I remember clearly my first in-class presentation at university. I was in Mary Barry's third-year Shakespeare class at Memorial, and she set up the papers in debate format. I was nervous as I squared off against a brilliant young woman, also destined for the profession, but I knew I would prevail when, turning over her script, her hands rose above the edge of her lectern, and they were shaking violently.
I have always taken some solace in knowing when other people are as uncomfortable as I.
We began presentations in our class this week, but I have not organized them as debates. For each topic, one student presents and another, with a week to work with the script, must deliver a response. Over the years, people have been nervous about critiquing the work of their classmates. Basically, I expect that the response will summarize the thesis of the presentation. If there are weaknesses, the response can fix them; if there is something interesting, the response can extend the idea. It need not, indeed it should not, be unpleasant. We can leave attempts to embarrass each other until graduate school, where presentations are bloodsport.

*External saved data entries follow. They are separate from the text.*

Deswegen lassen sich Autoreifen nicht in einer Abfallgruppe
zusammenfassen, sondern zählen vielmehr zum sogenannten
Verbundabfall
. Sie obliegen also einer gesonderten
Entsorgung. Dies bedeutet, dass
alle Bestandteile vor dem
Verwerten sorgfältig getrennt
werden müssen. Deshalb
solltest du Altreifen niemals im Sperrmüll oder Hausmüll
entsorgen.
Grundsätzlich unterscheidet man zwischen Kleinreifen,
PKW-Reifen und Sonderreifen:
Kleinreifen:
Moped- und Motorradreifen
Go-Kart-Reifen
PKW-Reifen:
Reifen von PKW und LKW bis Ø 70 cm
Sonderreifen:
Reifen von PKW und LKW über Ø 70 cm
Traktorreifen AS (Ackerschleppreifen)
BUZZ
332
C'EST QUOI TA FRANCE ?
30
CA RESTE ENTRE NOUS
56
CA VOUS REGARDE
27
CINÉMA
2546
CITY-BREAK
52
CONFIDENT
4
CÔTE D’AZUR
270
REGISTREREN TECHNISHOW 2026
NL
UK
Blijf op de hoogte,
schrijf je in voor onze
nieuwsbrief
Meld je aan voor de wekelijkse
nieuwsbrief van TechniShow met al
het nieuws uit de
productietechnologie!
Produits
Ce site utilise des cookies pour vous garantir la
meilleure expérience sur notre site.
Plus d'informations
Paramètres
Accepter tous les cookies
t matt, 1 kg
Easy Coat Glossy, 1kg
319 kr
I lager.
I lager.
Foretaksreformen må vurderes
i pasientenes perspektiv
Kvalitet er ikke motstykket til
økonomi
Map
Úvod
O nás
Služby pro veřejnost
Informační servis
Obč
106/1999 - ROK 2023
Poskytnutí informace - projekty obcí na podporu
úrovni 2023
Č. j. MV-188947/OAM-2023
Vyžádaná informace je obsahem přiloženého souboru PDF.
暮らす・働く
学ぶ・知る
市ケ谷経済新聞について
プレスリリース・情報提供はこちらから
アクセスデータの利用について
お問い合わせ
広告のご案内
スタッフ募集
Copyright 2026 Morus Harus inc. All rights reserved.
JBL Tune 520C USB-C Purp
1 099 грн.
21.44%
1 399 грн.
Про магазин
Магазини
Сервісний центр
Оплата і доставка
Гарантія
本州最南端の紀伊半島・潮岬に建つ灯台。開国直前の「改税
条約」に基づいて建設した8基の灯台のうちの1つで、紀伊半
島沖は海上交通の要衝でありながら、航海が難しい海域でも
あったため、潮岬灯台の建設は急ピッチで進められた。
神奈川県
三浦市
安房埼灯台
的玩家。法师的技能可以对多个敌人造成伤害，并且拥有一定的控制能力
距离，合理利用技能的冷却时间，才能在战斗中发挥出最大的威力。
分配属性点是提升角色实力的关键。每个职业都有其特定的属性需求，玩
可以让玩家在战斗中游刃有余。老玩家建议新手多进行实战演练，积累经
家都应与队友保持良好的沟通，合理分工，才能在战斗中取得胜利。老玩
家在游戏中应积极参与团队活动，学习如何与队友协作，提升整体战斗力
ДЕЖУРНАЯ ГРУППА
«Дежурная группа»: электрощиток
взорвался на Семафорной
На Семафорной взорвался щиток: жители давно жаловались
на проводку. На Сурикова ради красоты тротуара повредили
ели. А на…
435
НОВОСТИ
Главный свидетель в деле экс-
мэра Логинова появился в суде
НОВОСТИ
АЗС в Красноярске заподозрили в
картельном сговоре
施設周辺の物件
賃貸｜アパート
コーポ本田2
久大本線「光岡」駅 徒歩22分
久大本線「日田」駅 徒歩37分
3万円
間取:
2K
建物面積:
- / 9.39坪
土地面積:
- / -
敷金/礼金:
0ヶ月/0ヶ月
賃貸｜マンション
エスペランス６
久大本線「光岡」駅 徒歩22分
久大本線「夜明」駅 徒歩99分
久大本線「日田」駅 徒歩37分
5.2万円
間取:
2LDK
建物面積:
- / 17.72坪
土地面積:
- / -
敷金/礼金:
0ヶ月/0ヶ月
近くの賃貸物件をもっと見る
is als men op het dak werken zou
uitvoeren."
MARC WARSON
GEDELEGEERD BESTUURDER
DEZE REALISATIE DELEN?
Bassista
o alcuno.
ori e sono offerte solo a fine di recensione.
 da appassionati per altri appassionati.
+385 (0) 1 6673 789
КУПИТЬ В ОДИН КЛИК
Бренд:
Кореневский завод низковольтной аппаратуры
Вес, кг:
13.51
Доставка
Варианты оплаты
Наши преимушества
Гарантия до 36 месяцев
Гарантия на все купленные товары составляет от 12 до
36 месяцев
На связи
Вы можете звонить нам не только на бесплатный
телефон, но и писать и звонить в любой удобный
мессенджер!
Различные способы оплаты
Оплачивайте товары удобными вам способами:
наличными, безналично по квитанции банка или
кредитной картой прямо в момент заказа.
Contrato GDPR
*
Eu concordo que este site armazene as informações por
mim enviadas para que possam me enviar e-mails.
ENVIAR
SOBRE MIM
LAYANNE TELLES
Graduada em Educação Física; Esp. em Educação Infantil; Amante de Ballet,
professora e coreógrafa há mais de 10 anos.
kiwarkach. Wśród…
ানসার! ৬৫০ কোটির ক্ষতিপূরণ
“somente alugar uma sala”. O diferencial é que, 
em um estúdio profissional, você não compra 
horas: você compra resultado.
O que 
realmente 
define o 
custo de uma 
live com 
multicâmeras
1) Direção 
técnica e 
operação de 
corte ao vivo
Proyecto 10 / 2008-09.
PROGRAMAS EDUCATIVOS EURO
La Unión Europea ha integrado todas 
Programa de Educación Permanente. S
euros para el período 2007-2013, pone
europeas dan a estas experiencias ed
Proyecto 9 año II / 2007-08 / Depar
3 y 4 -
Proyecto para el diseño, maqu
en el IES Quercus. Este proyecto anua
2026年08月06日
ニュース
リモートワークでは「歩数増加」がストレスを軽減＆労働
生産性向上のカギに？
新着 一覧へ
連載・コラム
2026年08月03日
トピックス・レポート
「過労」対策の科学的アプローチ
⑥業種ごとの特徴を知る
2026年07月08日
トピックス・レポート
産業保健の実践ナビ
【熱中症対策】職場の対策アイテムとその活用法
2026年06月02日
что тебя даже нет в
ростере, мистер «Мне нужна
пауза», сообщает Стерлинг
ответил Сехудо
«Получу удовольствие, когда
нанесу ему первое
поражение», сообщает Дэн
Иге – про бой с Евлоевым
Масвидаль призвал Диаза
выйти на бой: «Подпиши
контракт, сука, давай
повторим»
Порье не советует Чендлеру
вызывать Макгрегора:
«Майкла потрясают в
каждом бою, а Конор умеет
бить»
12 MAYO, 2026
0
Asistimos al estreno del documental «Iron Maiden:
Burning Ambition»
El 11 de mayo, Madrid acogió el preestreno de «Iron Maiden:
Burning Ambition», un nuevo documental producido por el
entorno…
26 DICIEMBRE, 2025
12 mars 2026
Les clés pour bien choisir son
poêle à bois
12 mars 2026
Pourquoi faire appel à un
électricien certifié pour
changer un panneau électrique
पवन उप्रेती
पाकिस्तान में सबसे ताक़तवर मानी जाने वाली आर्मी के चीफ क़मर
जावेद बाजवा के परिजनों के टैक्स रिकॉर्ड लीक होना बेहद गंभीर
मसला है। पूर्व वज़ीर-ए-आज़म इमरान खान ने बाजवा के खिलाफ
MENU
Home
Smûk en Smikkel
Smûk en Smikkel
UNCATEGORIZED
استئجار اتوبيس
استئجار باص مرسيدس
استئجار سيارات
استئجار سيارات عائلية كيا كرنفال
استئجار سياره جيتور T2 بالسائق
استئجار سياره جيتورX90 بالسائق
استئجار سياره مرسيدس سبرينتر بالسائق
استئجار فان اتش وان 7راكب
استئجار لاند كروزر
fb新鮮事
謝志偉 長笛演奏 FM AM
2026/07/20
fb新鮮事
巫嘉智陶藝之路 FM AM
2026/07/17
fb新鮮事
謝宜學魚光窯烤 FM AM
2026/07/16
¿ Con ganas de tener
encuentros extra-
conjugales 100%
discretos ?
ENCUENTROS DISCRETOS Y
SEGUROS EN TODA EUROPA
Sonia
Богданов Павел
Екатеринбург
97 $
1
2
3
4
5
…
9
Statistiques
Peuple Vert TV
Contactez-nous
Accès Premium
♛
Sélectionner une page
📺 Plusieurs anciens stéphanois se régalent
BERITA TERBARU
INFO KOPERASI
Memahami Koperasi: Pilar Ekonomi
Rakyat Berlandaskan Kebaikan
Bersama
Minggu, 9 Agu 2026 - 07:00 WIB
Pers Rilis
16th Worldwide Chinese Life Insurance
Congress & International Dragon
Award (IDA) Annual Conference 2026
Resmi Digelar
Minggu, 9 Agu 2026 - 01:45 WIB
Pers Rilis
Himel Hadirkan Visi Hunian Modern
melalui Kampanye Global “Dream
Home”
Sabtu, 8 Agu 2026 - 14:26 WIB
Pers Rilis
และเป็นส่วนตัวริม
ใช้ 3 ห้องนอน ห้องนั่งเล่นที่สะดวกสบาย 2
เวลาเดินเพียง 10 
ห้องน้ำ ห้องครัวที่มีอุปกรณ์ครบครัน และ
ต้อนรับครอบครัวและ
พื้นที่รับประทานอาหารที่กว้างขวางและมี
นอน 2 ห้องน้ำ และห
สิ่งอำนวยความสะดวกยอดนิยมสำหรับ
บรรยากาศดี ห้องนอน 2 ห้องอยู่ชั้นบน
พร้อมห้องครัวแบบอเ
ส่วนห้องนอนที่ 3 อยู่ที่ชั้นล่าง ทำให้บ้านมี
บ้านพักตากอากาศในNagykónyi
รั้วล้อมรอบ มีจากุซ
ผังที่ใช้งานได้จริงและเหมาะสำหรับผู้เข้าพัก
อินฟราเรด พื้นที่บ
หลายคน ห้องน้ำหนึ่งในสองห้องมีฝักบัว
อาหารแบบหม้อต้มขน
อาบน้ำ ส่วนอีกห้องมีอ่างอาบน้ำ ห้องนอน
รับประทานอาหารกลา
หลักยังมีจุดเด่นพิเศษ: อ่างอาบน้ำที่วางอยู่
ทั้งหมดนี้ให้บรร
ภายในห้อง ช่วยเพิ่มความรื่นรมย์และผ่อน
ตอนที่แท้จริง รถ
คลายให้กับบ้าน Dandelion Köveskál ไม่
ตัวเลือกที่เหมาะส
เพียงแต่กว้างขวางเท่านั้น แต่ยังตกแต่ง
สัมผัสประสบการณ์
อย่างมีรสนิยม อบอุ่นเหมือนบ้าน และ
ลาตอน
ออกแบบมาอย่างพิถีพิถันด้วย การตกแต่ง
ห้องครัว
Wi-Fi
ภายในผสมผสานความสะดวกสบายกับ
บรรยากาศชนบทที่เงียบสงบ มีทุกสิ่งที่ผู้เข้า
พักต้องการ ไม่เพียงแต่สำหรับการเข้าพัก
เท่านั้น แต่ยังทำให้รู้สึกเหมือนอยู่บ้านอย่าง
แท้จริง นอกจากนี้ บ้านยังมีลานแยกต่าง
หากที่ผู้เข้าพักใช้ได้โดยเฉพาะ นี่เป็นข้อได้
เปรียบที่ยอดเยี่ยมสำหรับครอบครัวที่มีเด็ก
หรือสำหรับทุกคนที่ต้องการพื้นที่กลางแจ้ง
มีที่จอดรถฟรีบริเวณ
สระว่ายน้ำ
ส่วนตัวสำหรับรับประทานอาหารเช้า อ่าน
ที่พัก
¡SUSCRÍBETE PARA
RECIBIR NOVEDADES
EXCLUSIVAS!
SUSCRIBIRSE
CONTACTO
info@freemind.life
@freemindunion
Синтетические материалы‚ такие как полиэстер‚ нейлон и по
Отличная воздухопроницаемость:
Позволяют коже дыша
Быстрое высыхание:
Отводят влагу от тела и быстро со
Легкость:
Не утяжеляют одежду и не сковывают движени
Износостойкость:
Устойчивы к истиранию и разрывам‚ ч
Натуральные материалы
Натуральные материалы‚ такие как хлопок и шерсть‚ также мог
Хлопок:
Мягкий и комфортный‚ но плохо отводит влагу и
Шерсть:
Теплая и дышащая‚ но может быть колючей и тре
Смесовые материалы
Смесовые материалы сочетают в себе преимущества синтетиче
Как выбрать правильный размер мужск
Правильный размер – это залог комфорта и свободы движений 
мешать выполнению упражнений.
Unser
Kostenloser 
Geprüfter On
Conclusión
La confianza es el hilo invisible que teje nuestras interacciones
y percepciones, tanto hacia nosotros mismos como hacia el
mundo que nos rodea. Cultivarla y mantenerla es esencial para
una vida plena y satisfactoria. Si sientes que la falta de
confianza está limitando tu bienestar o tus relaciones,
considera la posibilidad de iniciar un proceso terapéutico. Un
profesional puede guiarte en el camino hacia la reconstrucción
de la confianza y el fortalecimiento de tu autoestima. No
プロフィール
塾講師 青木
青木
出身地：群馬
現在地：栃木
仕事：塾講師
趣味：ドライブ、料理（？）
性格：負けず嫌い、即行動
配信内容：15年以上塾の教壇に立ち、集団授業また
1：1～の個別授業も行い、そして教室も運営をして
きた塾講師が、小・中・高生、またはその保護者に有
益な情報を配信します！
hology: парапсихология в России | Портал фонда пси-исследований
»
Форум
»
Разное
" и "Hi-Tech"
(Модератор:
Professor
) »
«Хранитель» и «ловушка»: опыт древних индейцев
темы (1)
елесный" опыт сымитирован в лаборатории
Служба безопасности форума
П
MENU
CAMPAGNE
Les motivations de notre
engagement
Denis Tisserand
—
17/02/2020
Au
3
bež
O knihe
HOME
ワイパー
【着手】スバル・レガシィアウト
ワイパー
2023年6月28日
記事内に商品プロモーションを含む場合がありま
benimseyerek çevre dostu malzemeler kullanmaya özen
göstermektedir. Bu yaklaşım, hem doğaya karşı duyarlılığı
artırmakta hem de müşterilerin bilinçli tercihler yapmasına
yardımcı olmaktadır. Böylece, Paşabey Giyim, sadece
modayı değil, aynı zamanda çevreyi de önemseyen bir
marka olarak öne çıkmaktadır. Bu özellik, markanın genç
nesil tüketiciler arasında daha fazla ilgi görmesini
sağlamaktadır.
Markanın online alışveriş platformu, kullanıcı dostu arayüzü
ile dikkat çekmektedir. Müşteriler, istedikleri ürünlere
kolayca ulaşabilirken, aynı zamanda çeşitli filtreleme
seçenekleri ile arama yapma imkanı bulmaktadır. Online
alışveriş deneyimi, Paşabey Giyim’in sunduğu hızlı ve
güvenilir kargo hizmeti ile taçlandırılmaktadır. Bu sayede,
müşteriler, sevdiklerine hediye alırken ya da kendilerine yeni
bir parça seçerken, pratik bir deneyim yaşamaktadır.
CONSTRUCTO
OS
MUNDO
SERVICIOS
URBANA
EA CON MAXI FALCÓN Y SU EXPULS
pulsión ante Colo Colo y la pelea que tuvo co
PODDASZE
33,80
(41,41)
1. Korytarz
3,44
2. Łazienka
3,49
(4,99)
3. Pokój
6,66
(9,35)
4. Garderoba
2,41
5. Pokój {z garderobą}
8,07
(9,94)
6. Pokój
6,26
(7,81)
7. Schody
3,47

I was not displeased with these first efforts, though it is clear that the students, predictably, were not always comfortable. Does one refer to ones classmates by their first names? Their last? Both? What happens when citing the prof? We got through all those kinds of things, but what disappointed me was the lack of secondary research in the response papers. The syllabus sets out that each of these presentations need five sources: one could simply revisit some of the resources used in the position papers. Otherwise, are we not just hearing visceral reactions? Who needs a week to prepare those?